9 de junho de 2012

Reflexões de uma gripe


 “Tá tocando Jota Quest, fica tranquila e vê se melhora”. Recebi essa mensagem a uma da manhã, de uma amiga que sabia que eu só queria estar bem e ouvindo música boa. Sai do trabalho saltitante, coloquei meus fones, voei em casa, peguei minha mala e fui direto ao encontro dos meus amigos. Só que deu tudo errado. Foram três horas e meia de muito sofrimento. O moço que sentou do meu lado já não sabia se me acudia, se me oferecia uma água ou se só me garantia que ia ficar tudo bem mesmo. Levanta, senta, caminha pelo ônibus, dói aqui, dói ali e um mal estar que nunca ia embora. Nisso, baixinho, eu já recitava: “descansem o meu leito solitário, na floresta dos homens esquecida, à sombra de uma cruz e escrevam nela: foi poeta, sonhou e amou na vida”. Tá, não foi dessa vez que eu morri e eu nunca fui poeta. Era só gripe mesmo ou o tal “rotavírus”, seja lá o que isso for. Ou, de acordo com o Seu Jeco: “isso é o frio que tu tens passado, nunca vi sair de casa pra passar frio”. Perdi o samba, mas ganhei a história sobre o junho mais gelado que meus pais já vivenciaram: o tal de 1990. Perdi o samba, mas ganhei a possibilidade de ver o documentário do Woody Allen no Telecine Cult (saudoso Telecine Cult) e seguir com o meu preconceito. Perdi o samba, mas meu drama acarretou um belo fogo na lareira e muito mimo. Fiquei tranquila, e ó, desse jeito vai ser facinho melhorar.

Acordei sem força nem pra caminhar, mas tinha compromissos a serem compridos. Bobagem. O compromisso era comigo mesmo e poderia facilmente ser adiado. Mas, não. “Levanta, bamboleia, sacode a poeira e vai pro dia de beleza que tu tinhas marcado”, foi o que minha consciência me disse, e eu, em um ato difícil de ser visto, escutei. Lá estava a doente, sentada em frente ao espelho, ouvindo que o Maicon não valoriza a fulana, que o Kléber só sabe olhar pro seu próprio umbigo e pensando: gente, que tal uma marcha pelos novos assuntos no salão? Peguei minha revista e parei de dar pitacos nos relacionamentos alheios. Eu assino a Lola há um tempão, só que leio sempre com um delay porque chega na casa da minha mãe e tenho preguiça de pedir pra mudar o endereço. Resolvi assinar porque talvez seja uma das poucas revistas femininas que fale da grandeza do universo feminino e não seja um passo a passo de como dominar seu homem na cama. A edição desse mês foi como a primeira vez que vi Ipanema. Não tem nada a ver, eu sei.

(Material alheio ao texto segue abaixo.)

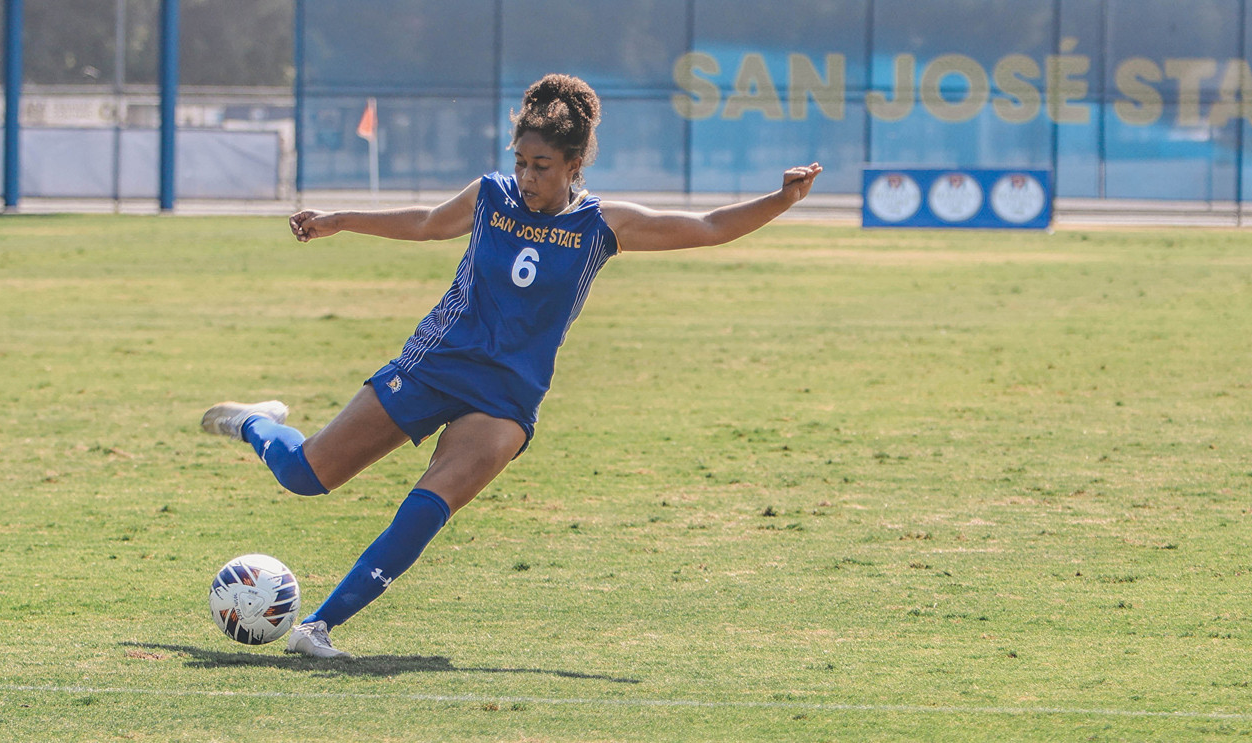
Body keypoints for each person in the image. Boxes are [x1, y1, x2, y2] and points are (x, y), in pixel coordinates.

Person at [198, 74, 823, 658]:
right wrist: (339, 220)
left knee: (425, 506)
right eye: (521, 161)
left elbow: (710, 226)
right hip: (434, 364)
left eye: (541, 166)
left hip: (506, 397)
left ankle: (318, 627)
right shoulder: (491, 196)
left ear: (575, 165)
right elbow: (424, 222)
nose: (526, 176)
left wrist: (784, 198)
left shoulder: (600, 225)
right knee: (308, 476)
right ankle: (255, 422)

Mas, é uma sensação de que tudo aquilo poderia ser escrito pra mim, pra eu ler em um salão com alguém falando sobre seus problemas com o marido ao fundo. Ipanema foi mais ou menos isso, eu mais ou menos já me sentia parte de tudo aquilo quando cheguei lá. Uma das matérias mais legais (difícil escolher) chamava “Tudo muito demais” e quis xerocar e deixar embaixo da porta de cada amiga minha. Era simples e falava sobre nossa visceralidade, sobre o nosso dilema em ser tantas ao mesmo tempo e sobre como a gente se autocrítica facilmente. Mas, uma coisa me chamou a atenção “Fazer drama, inclusive através do nosso vestuário, é a nossa vingança! Quando ocorre o drama é que soltamos os nossos fantasmas, os bichos, as inconsciências”. Achei isso tão verdadeiro e tão lindo que, além de me tornar uma leitora mais fiel, de bandeja ainda disse a moça: veste um vestido bem bonito e dá logo um pé na bunda do Maicon.

Perdi meu celular na rua. Cheguei em casa recitando o mantra “Lanna fazendo Lannices” e me culpando, muito, por ser assim tão desastrada. Uma pessoa em uma parada de ônibus achou e me devolveu. Se o meu mundo não é feito de cetim, eu não sei do que é.